● Exercise aim
Which lines in the items below contain the string "Beach" with the same capitalization? Copy each of those lines.

*** Opening of Input data ***

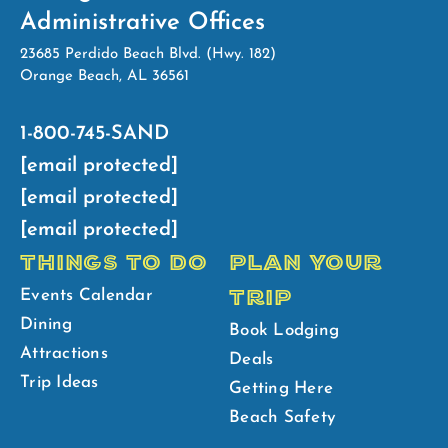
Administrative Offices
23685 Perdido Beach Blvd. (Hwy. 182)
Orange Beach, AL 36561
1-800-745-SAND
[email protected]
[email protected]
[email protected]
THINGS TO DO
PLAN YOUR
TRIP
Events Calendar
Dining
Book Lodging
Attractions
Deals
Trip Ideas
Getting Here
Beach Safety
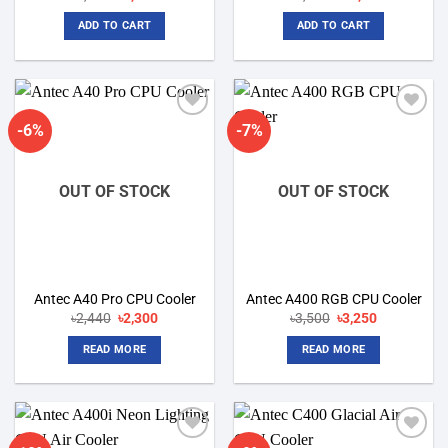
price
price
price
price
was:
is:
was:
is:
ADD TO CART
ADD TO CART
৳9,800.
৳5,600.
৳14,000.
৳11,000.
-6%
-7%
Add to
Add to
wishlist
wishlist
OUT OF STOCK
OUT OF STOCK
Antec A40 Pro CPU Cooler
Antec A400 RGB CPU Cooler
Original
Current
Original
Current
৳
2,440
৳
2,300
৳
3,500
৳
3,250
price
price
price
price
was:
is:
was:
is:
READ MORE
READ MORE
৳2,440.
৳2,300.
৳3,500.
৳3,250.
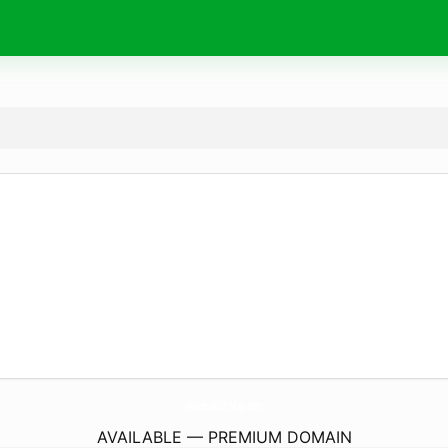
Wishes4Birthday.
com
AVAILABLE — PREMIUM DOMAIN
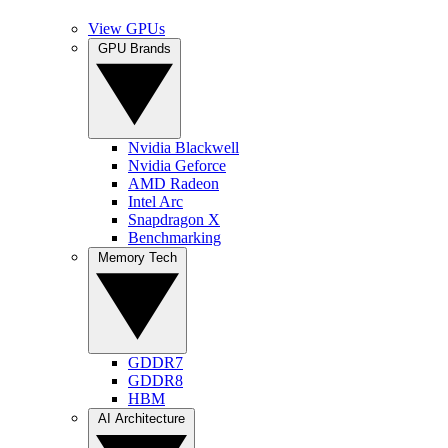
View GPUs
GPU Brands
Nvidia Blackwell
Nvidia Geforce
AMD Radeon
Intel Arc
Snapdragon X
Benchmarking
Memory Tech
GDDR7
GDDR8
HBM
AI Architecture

*** Close of Input data ***
*** Opening of Input data ***

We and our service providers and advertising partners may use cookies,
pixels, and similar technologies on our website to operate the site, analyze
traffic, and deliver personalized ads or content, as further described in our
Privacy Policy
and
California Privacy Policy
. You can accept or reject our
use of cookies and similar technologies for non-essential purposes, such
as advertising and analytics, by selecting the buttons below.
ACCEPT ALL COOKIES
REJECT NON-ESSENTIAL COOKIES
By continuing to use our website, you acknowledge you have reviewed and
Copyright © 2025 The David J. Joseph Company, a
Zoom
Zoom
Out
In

*** Close of Input data ***

● Answer space
23685 Perdido Beach Blvd. (Hwy. 182)
Orange Beach, AL 36561
Beach Safety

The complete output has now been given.